Dissertant der Uni Graz untersucht die Auswirkungen von Kindern auf das persönliche Wohlbefinden
der Eltern
Graz (universität) - Die Sommerferien sind für viele Eltern aufgrund der fehlenden institutionellen
Betreuungsmöglichkeiten Jahr für Jahr eine besondere Herausforderung. Werden Gründe für die
niedrige Geburtenrate gesucht, taucht als einer der ersten der befürchtete Karriere-Knick für Frauen
auf. Sogar die Glücksforschung sieht in Kindern bisweilen eine persönliche Belastung, der sich immer
weniger Menschen aussetzen wollen. Dr. Bernhard Riederer hat in seiner Dissertation am Institut für Soziologie
der Karl-Franzens-Universität Graz untersucht, wie sich der Nachwuchs auf das Wohlbefinden der Mütter
und Väter auswirkt: Negative Effekte ergeben sich in erster Linie bei Personen, die sehr jung Eltern werden,
oder bei Alleinerziehenden. Wer bei der Familiengründung die Ausbildung abgeschlossen hat und mit beiden Beinen
im Leben steht, profitiert eher von den Kindern.

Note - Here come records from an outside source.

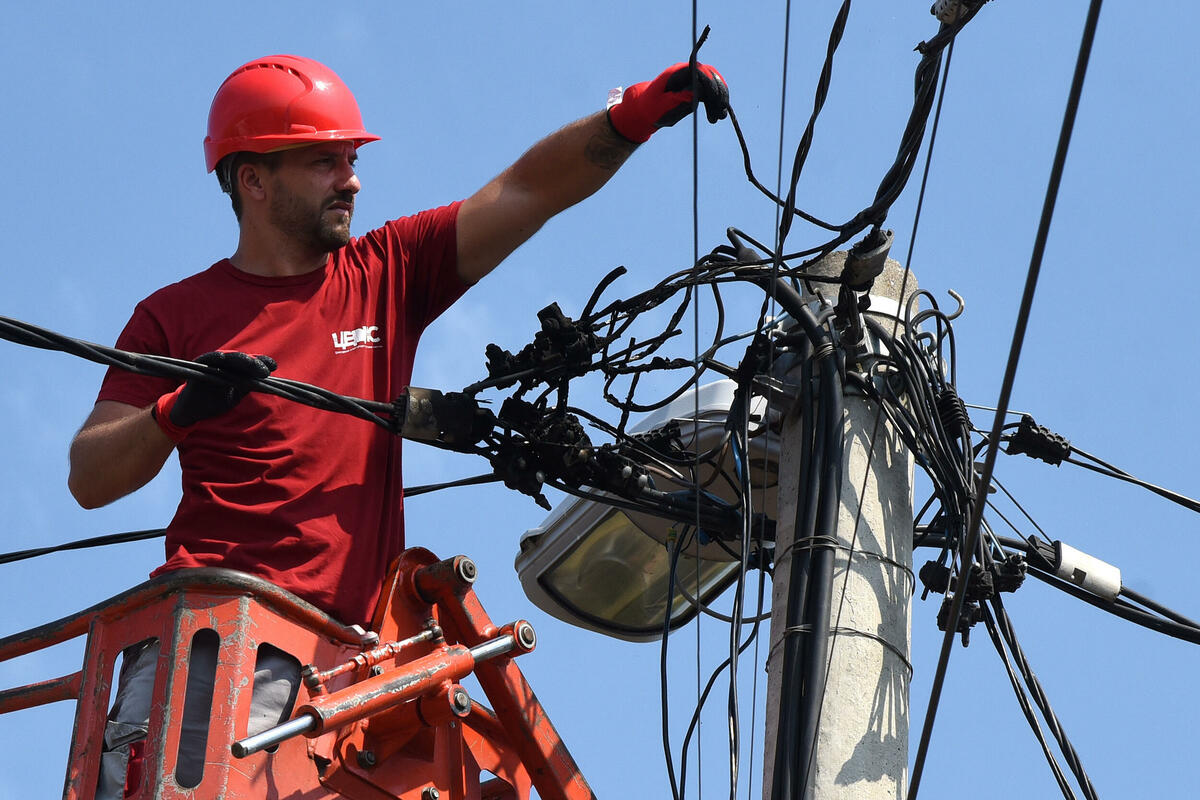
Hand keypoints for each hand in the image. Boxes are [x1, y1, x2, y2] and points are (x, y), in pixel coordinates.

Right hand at [154, 351, 276, 438]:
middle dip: (255, 362)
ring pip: (229, 358)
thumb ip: (246, 386)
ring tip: (256, 367)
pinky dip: (219, 358)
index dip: (261, 363)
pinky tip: (228, 358)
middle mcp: (222, 364)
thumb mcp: (234, 395)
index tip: (273, 366)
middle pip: (241, 359)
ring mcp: (210, 363)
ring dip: (243, 360)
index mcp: (231, 369)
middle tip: (267, 370)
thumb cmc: (212, 402)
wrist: (190, 411)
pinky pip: (210, 359)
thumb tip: (265, 381)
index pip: (248, 364)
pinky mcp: (199, 366)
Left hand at [607, 61, 729, 143]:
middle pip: (710, 75)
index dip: (710, 82)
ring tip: (719, 117)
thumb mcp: (661, 105)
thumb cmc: (650, 107)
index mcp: (677, 72)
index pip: (699, 70)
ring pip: (714, 84)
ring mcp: (693, 80)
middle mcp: (687, 72)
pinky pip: (711, 93)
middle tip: (720, 111)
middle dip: (718, 92)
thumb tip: (695, 93)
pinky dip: (716, 103)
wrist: (645, 110)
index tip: (715, 99)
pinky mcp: (697, 89)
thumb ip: (677, 98)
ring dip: (719, 99)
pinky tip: (718, 115)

„Sowohl individuelle Faktoren als auch das gesellschaftliche Umfeld beeinflussen die Zufriedenheit der Eltern“,
fasst Riederer zusammen. Der Soziologe untersucht in seiner Arbeit erstmals systematisch, wie Wohlfahrtsstaat und
kultureller Hintergrund im europäischen Vergleich auf das Familienglück wirken. Positiver sind Effekte
von Kindern vor allem in Ländern, in denen externe Betreuungseinrichtungen genutzt werden. Soziale Transferleistungen
alleine erhöhen jedoch nur die Zufriedenheit von Personen, die in wirtschaftlich angespannten Verhältnissen
leben.
„Neben politischen Maßnahmen ist die Wertehaltung des gesellschaftlichen Umfelds relevant“, hat der Dissertant
herausgefunden. Je stärker familiäre Verpflichtungen betont und Kinder als Notwendigkeit für ein
erfülltes Leben angesehen werden, desto eher ist das Wohlbefinden der Mütter und Väter beeinträchtigt.
Falsche Erwartungen in den Nachwuchs als Quelle des automatischen Glücks können Enttäuschungen hervorrufen.

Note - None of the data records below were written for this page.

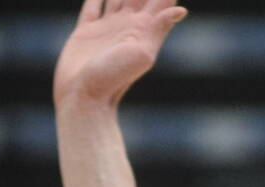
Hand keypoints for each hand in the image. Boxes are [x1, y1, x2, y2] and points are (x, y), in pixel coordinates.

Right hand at [54, 0, 187, 108]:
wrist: (84, 99)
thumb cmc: (113, 79)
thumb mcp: (142, 54)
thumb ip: (158, 29)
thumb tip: (180, 10)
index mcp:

Besonders negativ wirkt sich die Elternschaft auf alleinlebende Frauen aus, wenn in der Nation die Meinung vorherrscht,
dass für das glückliche Aufwachsen eines Kindes auch die Anwesenheit des Vaters nötig ist.
Für in einer Beziehung lebende Mütter ist die Vereinbarkeit von Beruf und Familie meist ähnlich
schwierig, was sich auch auf den Partner auswirken kann. „Wenn sich beispielsweise die Frau durch die Belastung
von Kinderbetreuung, Haus- und Berufsarbeit gestresst fühlt, bekommt das der Vater indirekt ebenfalls negativ
zu spüren“, erklärt Riederer. Gegenseitige Unterstützung und Wertschätzung der für die
Familie geleisteten Arbeit steigern jedoch das Wohlbefinden.
„Eltern können sehr wohl von Kindern profitieren“, fasst der Wissenschafter zusammen. „Gerade Kinder bedienen
das zutiefst menschliche Bedürfnis nach Zugehörigkeit und Liebe.“ Mutter oder Vater bleibt man ein Leben
lang. Das Ziel der Familiengründung erreicht zu haben, sorgt für Zufriedenheit im Alter. Außerdem
kann man dann im Regelfall auf die Unterstützung durch die erwachsenen Kinder zählen.